TRIP TIP: For Blackfoot, Clark Fork, Bitterroot and Como SUP rentals, guides, gear and tips, check out Missoula’s Trail Head, or Bob Ward’s, with locations in both Missoula and Hamilton.
UPPER WHITEFISH LAKE
This Stillwater State Forest stunner north of Whitefish, dazzles and is the perfect tucked-away spot for a quiet day on the lake. Feeling adventurous? Head south to Whitefish (1.5 hours) for post-paddle food, drinks and fun.
West of Whitefish, the warm waters of Tally Lake offer a peaceful paddle among the lush trees and scenic cliff walls of the Kootenai National Forest. Head to the east shore for a serene evening paddle.
FLATHEAD RIVER: THE NORTH AND MIDDLE FORKS
The stunning emerald waters of the Flathead River offer a Glacier Country experience like no other. Paddle the Middle Fork from West Glacier to Blankenship Bridge, passing through a jaw-dropping gorge with a perfect cliff-jumping spot. The North Fork is one of only four Wild and Scenic Rivers in Montana and forms the western border of Glacier National Park. Breathtaking scenery is a given, and black bear sightings are not unheard of.

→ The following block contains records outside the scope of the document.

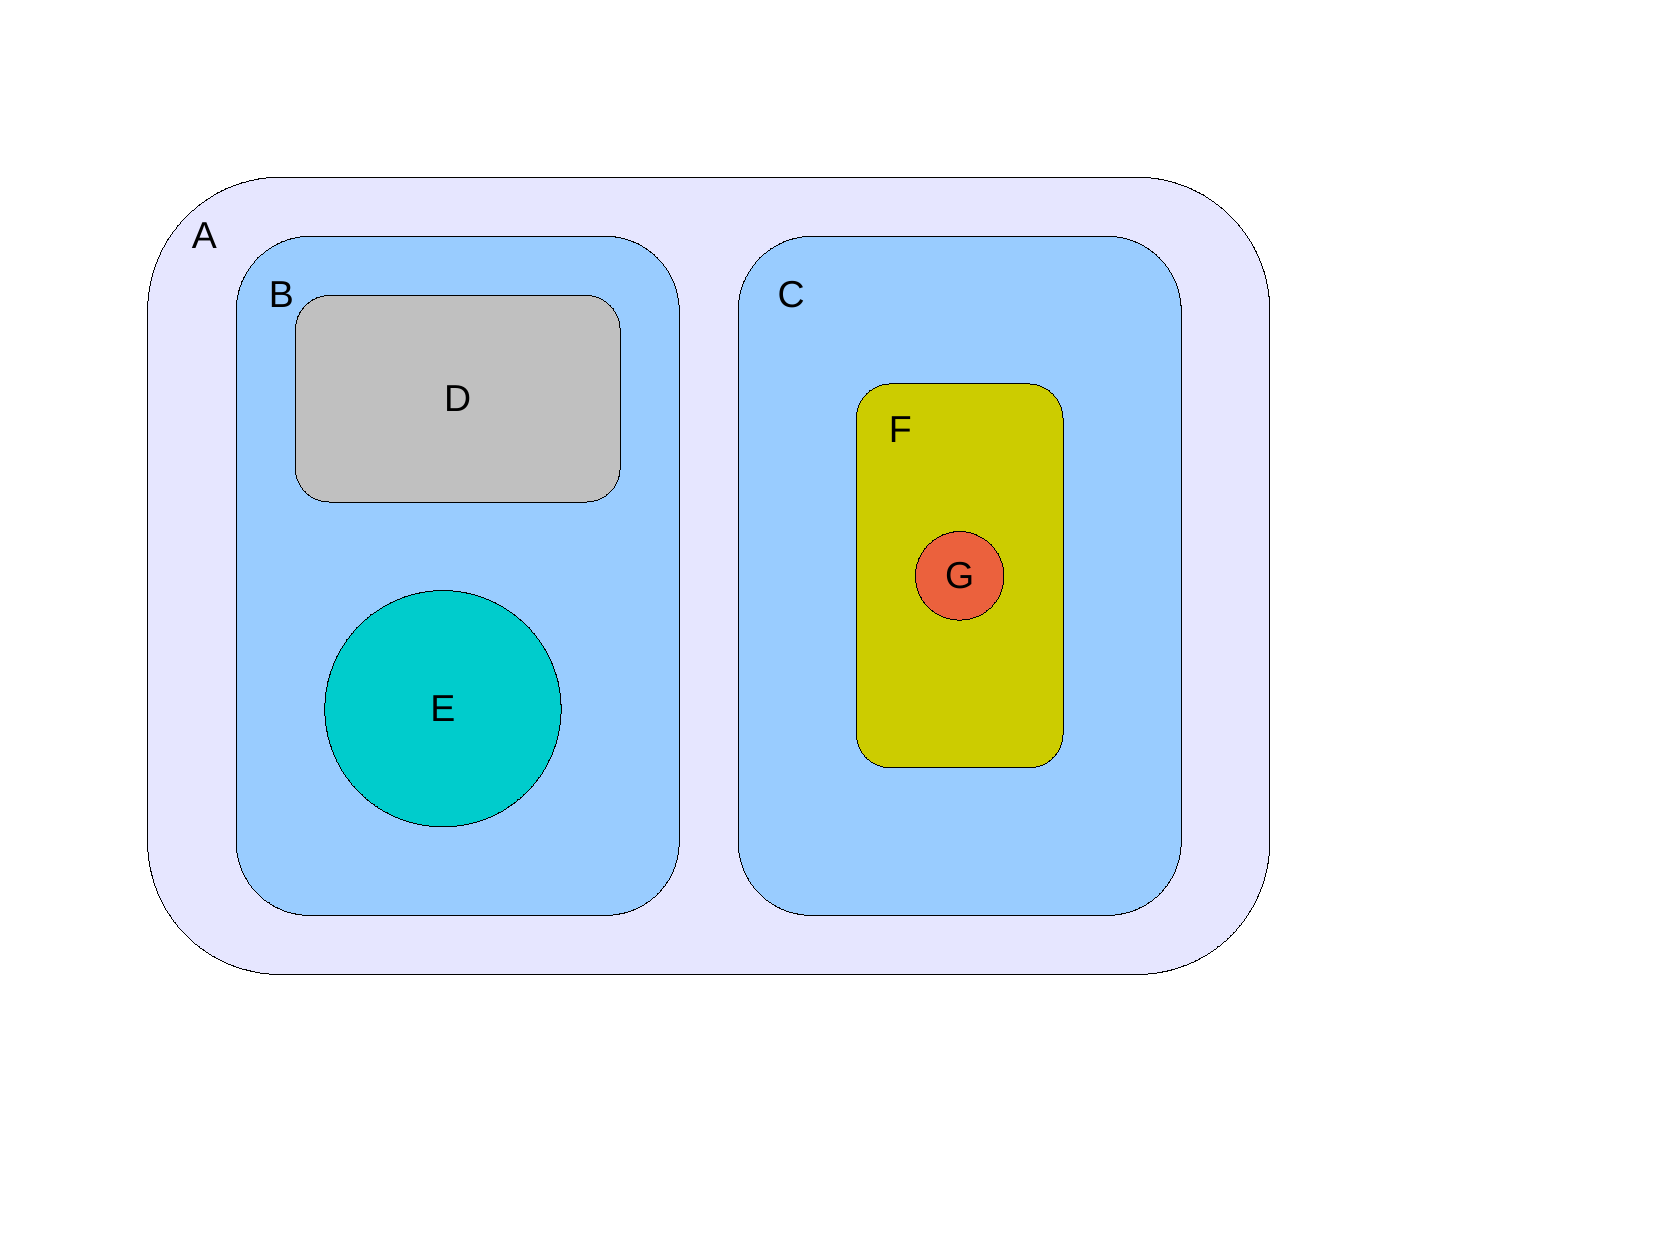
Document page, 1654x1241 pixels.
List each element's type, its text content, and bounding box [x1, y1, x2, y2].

text_box [147, 177, 1270, 975]
text_box B [253, 265, 309, 323]
text_box F [874, 401, 927, 459]
text_box C [762, 265, 820, 323]
text_box G [915, 531, 1004, 621]
text_box E [324, 590, 562, 827]
text_box A [177, 206, 237, 266]
text_box D [295, 295, 621, 503]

For Tally Lake and Flathead River SUP rentals, plus the goods on gear and guides, visit the friendly folks at Tamarack Ski & Lake Shop.
This trout-heavy reservoir between the Purcell and Salish mountains in Libby, Montana offers scenic-byway landscapes, a sandy beach, wildlife watching and the opportunity to take a pre- or post-paddle Libby Dam tour.
TRIP TIP: For Lake Koocanusa access and gear rentals, head to the Wilderness Club, just a short walk to the Lake Koocanusa beach area.
Before you hit the water for your Western Montana SUP adventure, contact one of the outfitters listed above for details on where to float when, based on water flows and temps, and always check the weather before you head out (especially when lake paddling away from shore). Spring runoff means fast-moving rivers. (If you’re new to SUP, stick to a late-summer guided river trip or take a calm lake tour.) Learn basic techniques and safety tips from these local outfitters, too.
On the river, wear a quick-release leash around your waist. It’s IMPERATIVE that you use quick-release technology in SUP, as ankle leashes can get hung up on rocks and other debris. Wear a PFD, a helmet, a wetsuit and protective gear, especially in shallow rivers.
On the lake, bring a flotation device, try to confine your trip to an hour or less, and stay closer to the shore. SUP is a full-body workout. Plan your trip with that in mind. Learn more about safety, rules and regulations through Montana Fish, Wildlife & Parks.
Lastly, have fun paddling paradise. That’s what’s SUP in Western Montana’s Glacier Country.